The task ::
Print the full set of records below, character for character and picture-free.

+ + + + +

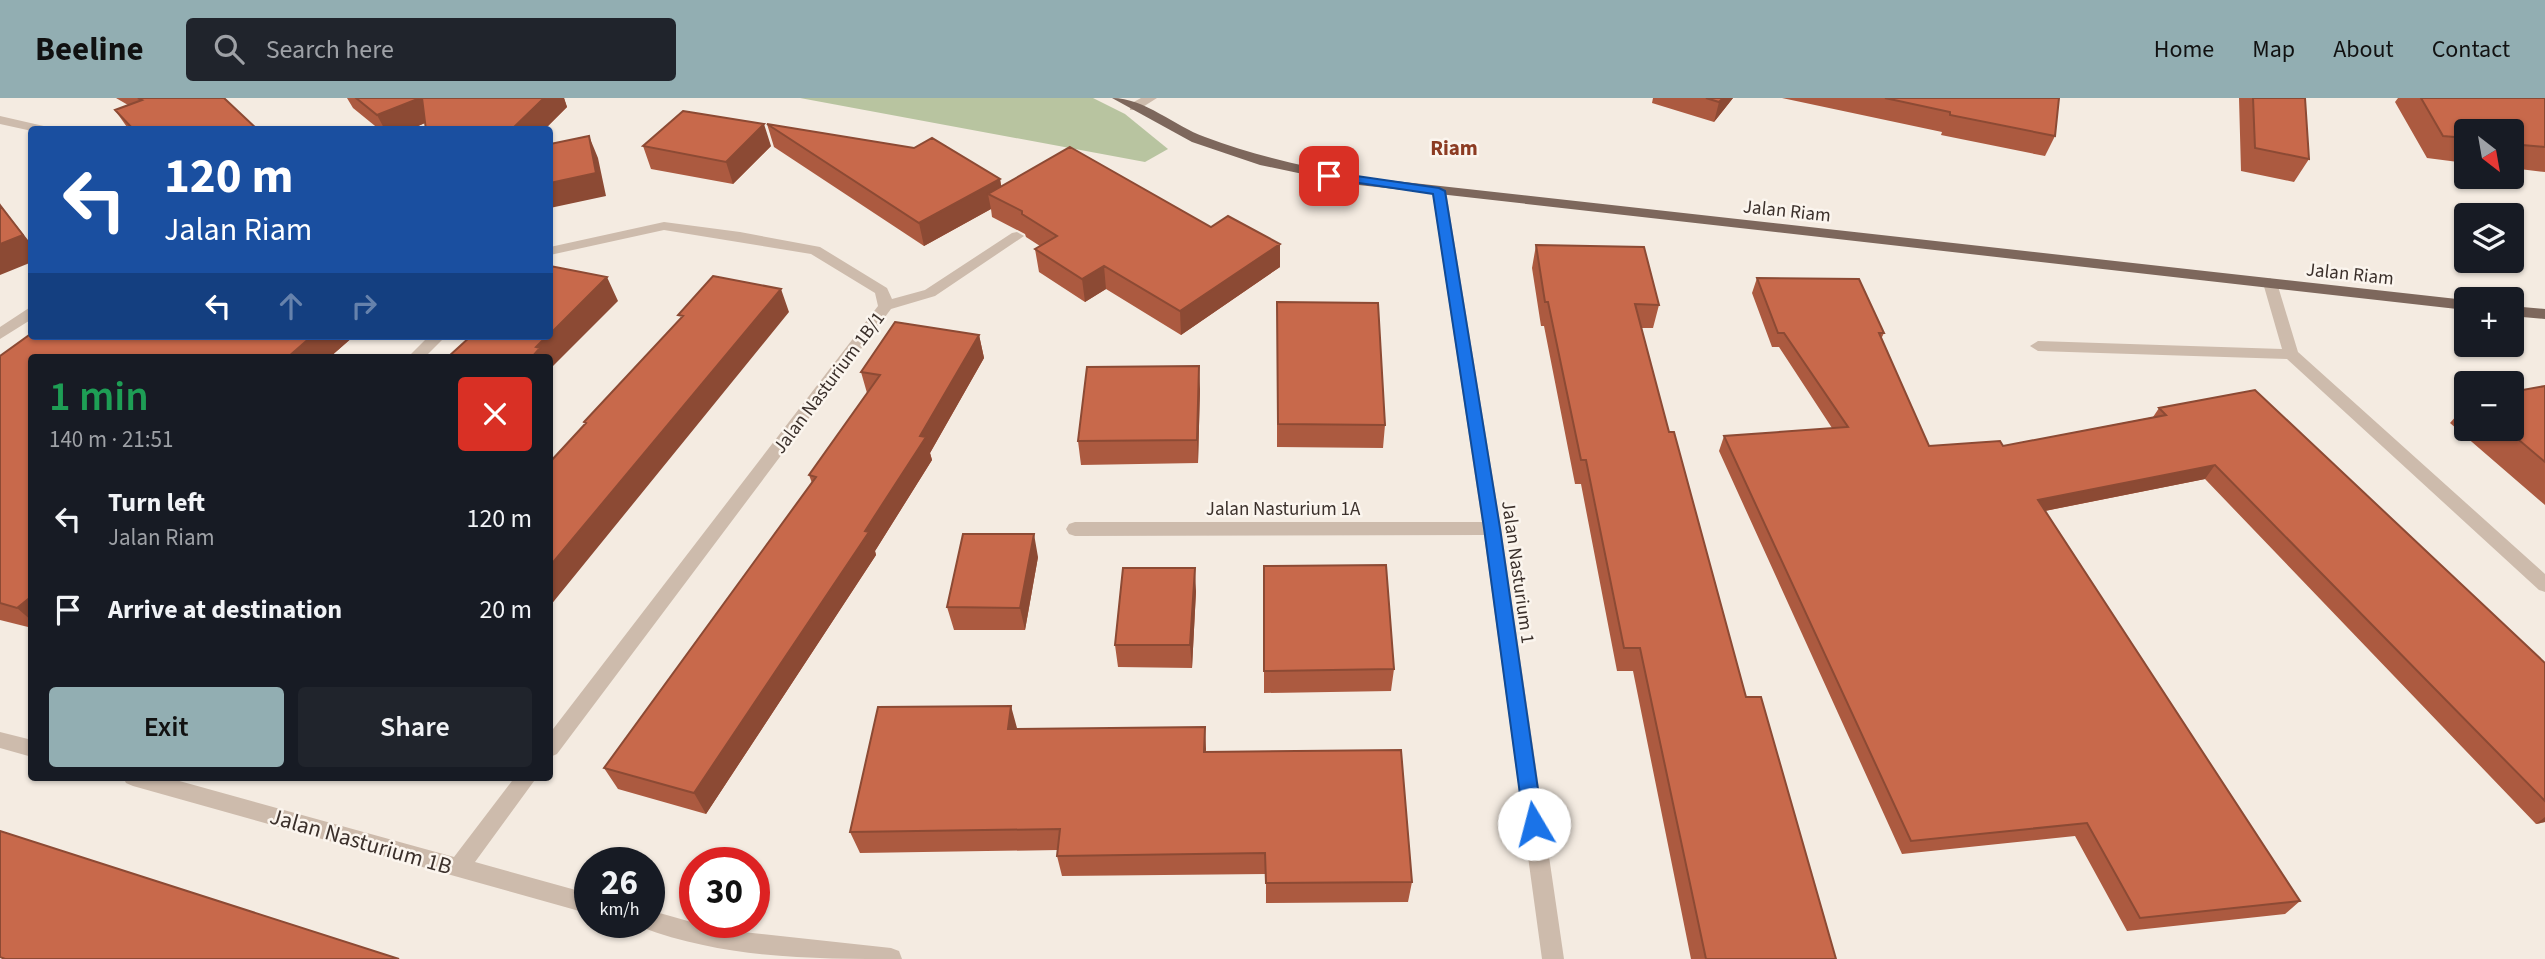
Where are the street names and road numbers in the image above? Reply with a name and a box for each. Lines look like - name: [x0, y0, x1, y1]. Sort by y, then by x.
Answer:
- street label: Jalan Riam: [1742, 193, 1832, 230]
- street label: Jalan Riam: [2305, 256, 2395, 293]
- street label: Jalan Nasturium 1B/1: [767, 306, 892, 459]
- street label: Jalan Nasturium 1A: [1206, 496, 1361, 523]
- street label: Jalan Nasturium 1: [1494, 499, 1541, 645]
- street label: Jalan Nasturium 1B: [266, 800, 456, 883]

+ + + + +

Output ::
Where are the street names and road numbers in the image above? Reply with a name and a box for each. Lines look like - name: [x0, y0, x1, y1]. Sort by y, then by x.
Answer:
- street label: Jalan Riam: [1742, 193, 1832, 230]
- street label: Jalan Riam: [2305, 256, 2395, 293]
- street label: Jalan Nasturium 1B/1: [767, 306, 892, 459]
- street label: Jalan Nasturium 1A: [1206, 496, 1361, 523]
- street label: Jalan Nasturium 1: [1494, 499, 1541, 645]
- street label: Jalan Nasturium 1B: [266, 800, 456, 883]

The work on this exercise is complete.